On his creative song title spelling back then – I just ripped off Prince. All my lyric formatting was all Prince. I remember when I first signed with Frontiers Records and I sent them the first album, Prism. They said, “We need the lyrics to put on the album”. I got an email from the president of the company, he goes, “Jeff, what is this? What are these words, these letters, just instead of words and numbers. What are you doing?” “Hey man, that’s just the way I do things. You know, I’m hugely influenced by Prince”. “But it’s ridiculous. It looks ridiculous”. “So, tell it to Prince. He’s pretty successful. It’s not so ridiculous”. So I eventually weaned off of it because I realized that is, that is kind of a signature stamp of this, but I was so influenced by it. I just did it on everything.
On what’s coming up next – Unfortunately, this interview is too soon to speak about it. There is something in the pipeline that I can’t talk about.

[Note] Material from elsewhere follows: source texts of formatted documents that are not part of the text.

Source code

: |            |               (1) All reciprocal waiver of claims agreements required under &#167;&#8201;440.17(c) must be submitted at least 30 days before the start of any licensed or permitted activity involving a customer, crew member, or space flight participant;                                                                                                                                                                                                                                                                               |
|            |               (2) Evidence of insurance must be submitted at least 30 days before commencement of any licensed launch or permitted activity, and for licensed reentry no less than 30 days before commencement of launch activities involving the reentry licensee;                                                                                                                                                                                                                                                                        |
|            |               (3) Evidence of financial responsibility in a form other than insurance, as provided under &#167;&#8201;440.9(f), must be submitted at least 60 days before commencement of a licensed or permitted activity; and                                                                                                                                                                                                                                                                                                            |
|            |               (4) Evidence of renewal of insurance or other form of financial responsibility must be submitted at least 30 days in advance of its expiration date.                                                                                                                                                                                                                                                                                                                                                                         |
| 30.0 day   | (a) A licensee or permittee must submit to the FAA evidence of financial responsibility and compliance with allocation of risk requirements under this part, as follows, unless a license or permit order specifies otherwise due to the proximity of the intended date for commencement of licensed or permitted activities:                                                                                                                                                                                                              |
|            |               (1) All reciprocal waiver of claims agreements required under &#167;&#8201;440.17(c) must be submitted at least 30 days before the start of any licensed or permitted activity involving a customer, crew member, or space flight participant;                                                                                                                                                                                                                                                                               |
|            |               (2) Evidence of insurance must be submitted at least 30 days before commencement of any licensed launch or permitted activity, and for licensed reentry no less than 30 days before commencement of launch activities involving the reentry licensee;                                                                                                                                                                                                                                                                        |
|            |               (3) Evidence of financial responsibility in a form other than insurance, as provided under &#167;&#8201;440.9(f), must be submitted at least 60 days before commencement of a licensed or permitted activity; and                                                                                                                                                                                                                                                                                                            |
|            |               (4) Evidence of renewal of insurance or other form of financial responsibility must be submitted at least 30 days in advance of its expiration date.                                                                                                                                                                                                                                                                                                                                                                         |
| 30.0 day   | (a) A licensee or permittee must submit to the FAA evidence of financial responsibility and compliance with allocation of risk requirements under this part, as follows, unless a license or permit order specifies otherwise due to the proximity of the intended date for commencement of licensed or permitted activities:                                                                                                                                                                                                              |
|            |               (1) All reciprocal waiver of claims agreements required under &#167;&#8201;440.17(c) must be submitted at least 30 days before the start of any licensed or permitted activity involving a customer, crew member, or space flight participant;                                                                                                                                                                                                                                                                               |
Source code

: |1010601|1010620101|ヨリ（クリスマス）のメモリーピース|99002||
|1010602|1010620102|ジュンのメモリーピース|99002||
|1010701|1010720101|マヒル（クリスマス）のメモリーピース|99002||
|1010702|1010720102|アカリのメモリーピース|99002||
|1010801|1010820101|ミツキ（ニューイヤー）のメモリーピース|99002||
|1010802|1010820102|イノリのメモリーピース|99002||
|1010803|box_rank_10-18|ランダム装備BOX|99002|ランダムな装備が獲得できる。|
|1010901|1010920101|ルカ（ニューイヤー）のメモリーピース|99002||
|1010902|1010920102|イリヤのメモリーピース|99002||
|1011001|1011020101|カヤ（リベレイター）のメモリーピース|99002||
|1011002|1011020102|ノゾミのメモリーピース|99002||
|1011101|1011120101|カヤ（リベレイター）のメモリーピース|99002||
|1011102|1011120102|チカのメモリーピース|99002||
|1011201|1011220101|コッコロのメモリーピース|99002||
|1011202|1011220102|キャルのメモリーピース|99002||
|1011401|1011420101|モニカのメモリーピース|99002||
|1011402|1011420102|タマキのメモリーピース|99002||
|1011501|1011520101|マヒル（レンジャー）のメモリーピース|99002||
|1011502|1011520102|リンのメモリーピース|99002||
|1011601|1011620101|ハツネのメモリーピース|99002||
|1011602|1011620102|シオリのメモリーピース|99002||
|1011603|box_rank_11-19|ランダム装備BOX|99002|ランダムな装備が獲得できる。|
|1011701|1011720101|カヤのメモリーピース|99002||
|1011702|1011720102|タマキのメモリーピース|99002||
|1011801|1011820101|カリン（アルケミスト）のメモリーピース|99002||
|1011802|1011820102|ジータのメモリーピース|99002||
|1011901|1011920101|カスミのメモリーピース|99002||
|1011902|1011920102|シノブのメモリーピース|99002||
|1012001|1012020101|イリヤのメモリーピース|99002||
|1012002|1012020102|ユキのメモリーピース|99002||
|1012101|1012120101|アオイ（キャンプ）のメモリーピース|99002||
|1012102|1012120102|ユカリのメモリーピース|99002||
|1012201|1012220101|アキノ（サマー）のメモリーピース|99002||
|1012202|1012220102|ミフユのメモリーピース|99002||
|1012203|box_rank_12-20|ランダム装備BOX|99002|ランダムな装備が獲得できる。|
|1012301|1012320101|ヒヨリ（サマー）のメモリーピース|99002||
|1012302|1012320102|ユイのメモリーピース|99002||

The only thing I can say is in September. You’re going to know exactly what I’m talking about. As I said, it’s unfortunate I can’t talk about it. I can’t even hint about it now, but it’s, it’s really, really cool. It’s something I’m really proud of. I can’t wait for the world to hear it and see it. It’s not Sons of Apollo. It’s something totally new for me. From what I hear, we’re going to be blasting throughout the world next year. So it’s one of those things that we, we put a lot of commitment behind and I’m already turning a lot of things down for next year to make room for this. By September, when this drops the announcement of what it is, it’s going to drop the same day that the music and the video drops. It’s all going to happen. Nobody knows about this. I’m already saying too much.